Design Award Entries

Pinnacle Mountain State Park Visitor Center

A new visitor center at Pinnacle Mountain State Park weaves through the trees as a structured, undulating canopy, lightly rooted into the sloping site and forming a gateway to not only Pinnacle Mountain, but all Arkansas State Parks.

Project Statement

Of the 52 State Parks that grace the state of Arkansas, Pinnacle Mountain State Park is unique in that it sits adjacent to the capital city of Little Rock, which has grown to border the park. With over 750,000 people living in the metro area, Pinnacle Mountain may be for many their only experience with visiting a State Park; 600,000 people visit this park each year. While the park offers geographic characteristics found in the state from steep cliffs to wetlands, the park’s most prominent feature, and one of the state’s as well, is the mountain itself. Climbing to the summit is a rite of passage for many children with their parents, and its trails are covered with people each day.

While other state parks in the Ozark and Ouachita mountains have a variety of historic lodges and structures from the Civilian Conservation Corps (CCC) period that set their architectural style, Pinnacle Mountain did not have a precedent; its urban connection, and the younger city patrons that canoe, kayak, hike, climb and bike the mountain said it should connect in a different way. State Parks desired a building that fit seamlessly with the mountain, as part of the mountain. For those that have not ventured past this park, this Visitor Center needed to be not only a gateway to Pinnacle, but to all of State Parks.

In studying the site as long time patrons, the most striking feature is a vein of rocks that runs from the peak down the mountain to a clearing that became the perfect location for access to trails, lower park amenities, and highway 300. The design solution creates three rock “outcroppings” of functional spaces spread along the grade at this vein, all under one undulating roof canopy that reacts to the terrain and weaves through the actual tree canopy. Under that roof canopy, two buildings form a gateway for the trail opening to the mountain and the lobby.

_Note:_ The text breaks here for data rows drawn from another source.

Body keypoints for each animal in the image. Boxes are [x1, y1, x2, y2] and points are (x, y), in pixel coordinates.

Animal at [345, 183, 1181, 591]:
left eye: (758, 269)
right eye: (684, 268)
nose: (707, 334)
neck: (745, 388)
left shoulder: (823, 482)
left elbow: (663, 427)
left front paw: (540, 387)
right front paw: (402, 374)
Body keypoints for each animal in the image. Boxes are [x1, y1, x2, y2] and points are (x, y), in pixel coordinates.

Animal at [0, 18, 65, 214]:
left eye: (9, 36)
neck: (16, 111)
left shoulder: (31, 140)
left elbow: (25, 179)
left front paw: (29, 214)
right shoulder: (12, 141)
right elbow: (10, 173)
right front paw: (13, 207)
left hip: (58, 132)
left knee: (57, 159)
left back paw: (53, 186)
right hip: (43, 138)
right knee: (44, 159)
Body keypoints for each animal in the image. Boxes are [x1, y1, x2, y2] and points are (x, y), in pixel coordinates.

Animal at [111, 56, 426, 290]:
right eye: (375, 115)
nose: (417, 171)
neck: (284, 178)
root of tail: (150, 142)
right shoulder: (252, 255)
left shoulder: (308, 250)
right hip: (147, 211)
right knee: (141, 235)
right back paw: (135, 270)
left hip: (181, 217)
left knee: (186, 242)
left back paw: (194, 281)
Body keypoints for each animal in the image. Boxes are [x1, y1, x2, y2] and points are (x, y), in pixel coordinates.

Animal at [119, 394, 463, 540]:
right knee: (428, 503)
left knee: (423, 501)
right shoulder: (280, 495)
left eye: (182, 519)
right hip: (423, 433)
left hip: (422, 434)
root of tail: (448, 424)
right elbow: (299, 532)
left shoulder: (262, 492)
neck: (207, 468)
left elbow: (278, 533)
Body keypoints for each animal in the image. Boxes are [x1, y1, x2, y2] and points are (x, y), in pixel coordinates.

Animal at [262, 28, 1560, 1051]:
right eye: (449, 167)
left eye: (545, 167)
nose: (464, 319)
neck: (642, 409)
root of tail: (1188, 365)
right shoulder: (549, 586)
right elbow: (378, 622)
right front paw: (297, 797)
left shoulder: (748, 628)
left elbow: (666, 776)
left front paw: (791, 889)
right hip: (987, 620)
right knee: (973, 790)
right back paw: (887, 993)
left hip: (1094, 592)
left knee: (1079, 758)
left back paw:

Reception, gifts, and exhibits all view the mountain through a continuous glass wall enclosure where education occurs inside/out to connect visitors visually, physically, and spiritually to the mountain. The Loblolly Outpost sits free under the canopy, offering visitors an outdoor café setting to celebrate conquering the summit. The roof is lifted to match the mountain’s slope to open the view up, direct water to the downward slope, and limit the view of the roof from above and below the mountain. Glass reflects nature by day but creates a dynamic open pavilion at night for returning hikers. The glulam beams structural bracing pattern at the roof emulates the organic order seen in nature.

The Pinnacle Mountain Visitor Center blends perfectly into the mountain as both gateway and destination with a progressive language that bridges the urban and natural environments.